## TEXTE À ÉTUDIER
——————————

Luis E. Sabini Fernández, Futuros Magazine, 14/8/2023
Traduit par Fausto
Giudice, Tlaxcala
Le gouvernement de Luis Lacalle Pou prend des mesures pour réduire la présence de la philosophie dans l'enseignement secondaire et pour restreindre l'astronomie, en en faisant une matière “optionnelle”, diminuant ainsi la contribution qu'elle peut apporter à la compréhension du monde par les jeunes élèves.
Cette attaque ou ce mépris de la pensée abstraite se fonde souvent sur l'accent mis sur des matières utiles et concrètes telles que l'anglais, la technologie, l'économie et la finance. Pour que les élèves « tirent le meilleur parti de leur temps d'étude ».
Il s'agit d'un vieux débat de l'histoire uruguayenne, qui a certainement existé aux USA, en Europe et dans les pays asiatiques.
Ce “rappel à l’ordre” et un certain dédain pour les sujets abstraits ou sans rapport avec les besoins en matière d’emploi ont eu un curieux précédent sous la présidence du père de l'actuel président, Luis Alberto Lacalle Herrera (1990-1995). Et l'on peut penser que ce sont les mêmes puissances idéologiques qui veulent voir la jeune génération intégrée “comme il se doit” dans un monde de plus en plus high-tech.
Mais nous nous n’avons pas affaire à des considérations désintéressées, comme le proclament nos hommes politiques.
"Citoyen, le pays a besoin de Vous
et Vous, vous devez aller travailler.
Ne portez pas préjudice à votre pays,
Donnez -vous à fond et vous verrez
comme nous avancerons"
"Publicité" du 7 juillet 1973 de la junte issue du coup d'État du 27 juin
La critique d'une éducation prétendument intellectualiste ne cache pas que, par exemple, l’entreprise papetière UPM promeut une éducation instrumentale pour nos enfants et nos jeunes dans les zones proches de ses usines, afin que ses travailleurs puissent exécuter leurs tâches de manière experte, même s'ils manquent d'expérience de discernement, et que tout effort visant à générer une aptitude critique se dilue.

——————————

## ITEMS FOURNIS

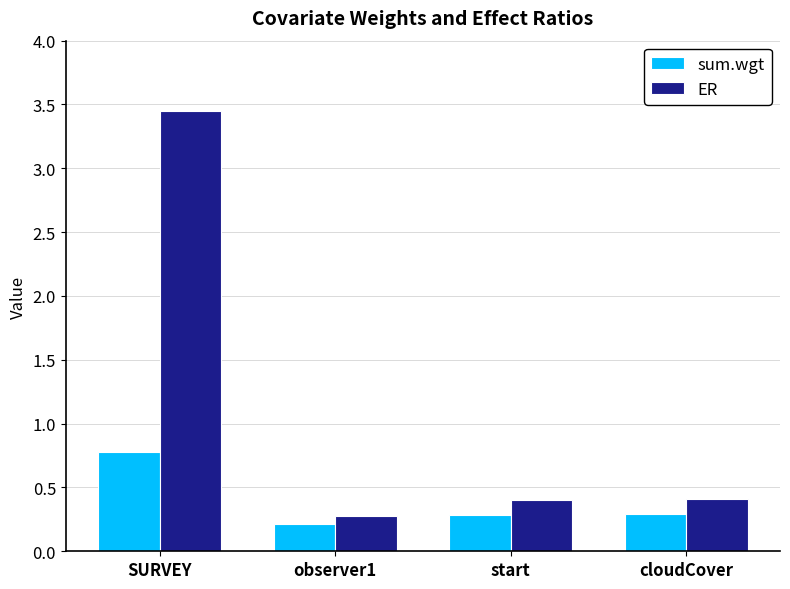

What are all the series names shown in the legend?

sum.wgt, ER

——————————

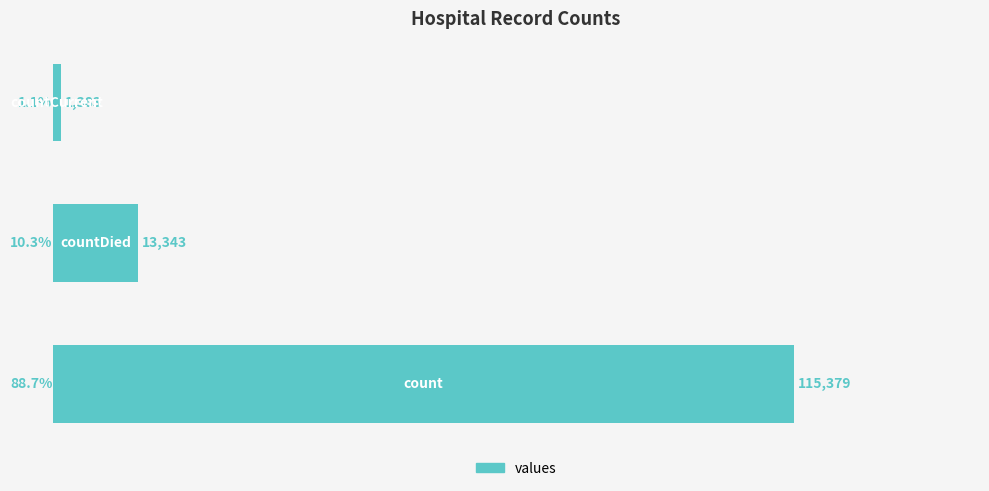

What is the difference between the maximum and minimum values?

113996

——————————

## VOTRE TRAVAIL
(a) Quelles matières l'article sur l'enseignement en Uruguay présente-t-il comme utiles et concrètes ?
(b) Reproduisez le passage de l'article sur l'enseignement en Uruguay qui va de « Luis E. Sabini » jusqu'à « les pays asiatiques. ».

## RÉPONSES PAR TÂCHE
(a) L'anglais, la technologie, l'économie et la finance.

(b)
Luis E. Sabini Fernández, Futuros Magazine, 14/8/2023
Traduit par Fausto
Giudice, Tlaxcala
Le gouvernement de Luis Lacalle Pou prend des mesures pour réduire la présence de la philosophie dans l'enseignement secondaire et pour restreindre l'astronomie, en en faisant une matière “optionnelle”, diminuant ainsi la contribution qu'elle peut apporter à la compréhension du monde par les jeunes élèves.
Cette attaque ou ce mépris de la pensée abstraite se fonde souvent sur l'accent mis sur des matières utiles et concrètes telles que l'anglais, la technologie, l'économie et la finance. Pour que les élèves « tirent le meilleur parti de leur temps d'étude ».
Il s'agit d'un vieux débat de l'histoire uruguayenne, qui a certainement existé aux USA, en Europe et dans les pays asiatiques.